Cancer vaccine from intracellularly gelated tumor cells functionalized with CD47 blockage and damage-associated molecular pattern exposure

Abstract

The effectiveness of whole tumor cell vaccines prepared by traditional inactivation methodology is often hindered by insufficient immunogenicity. Here, we report development of a cancer vaccine through the intracellular gelation of tumor cells, combined with CD47 blockade and damage-associated molecular pattern (DAMP) exposure, for effective tumor prevention and treatment. Intracellular hydrogelation preserves the morphology and antigenicity of tumor cells.

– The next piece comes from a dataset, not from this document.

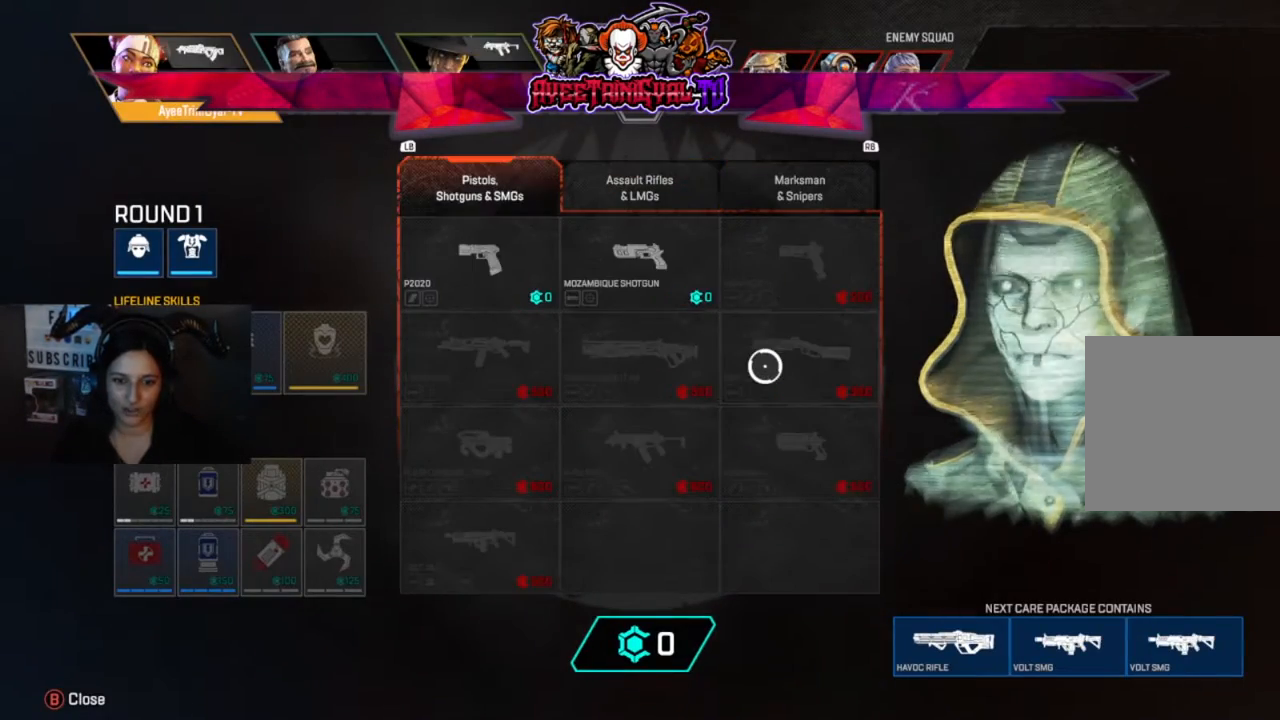
{"buttons": [], "left_stick": "center", "right_stick": "center", "events": [[233, "left_stick", "up-left"], [400, "left_stick", "center"]]}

CD47 blockade and DAMP exposure synergistically enhance the "eat me" signals and inhibit the "don't eat me" signals on tumor cells, significantly improving their immunogenicity. In the context of tumor prevention and treatment of pre-existing tumors, this vaccine polarizes CD4⁺ T cells toward a T_H1 phenotype, reduces regulatory T cells and T cell exhaustion, and elicits a robust tumor-antigen-specific T cell response. When combined with an immune checkpoint inhibitor, this vaccine demonstrates enhanced efficacy in eradicating established tumors. The successful application of this vaccine using ascites and subcutaneous tumor cells supports the feasibility of developing personalized whole tumor cell vaccines for diverse tumor types.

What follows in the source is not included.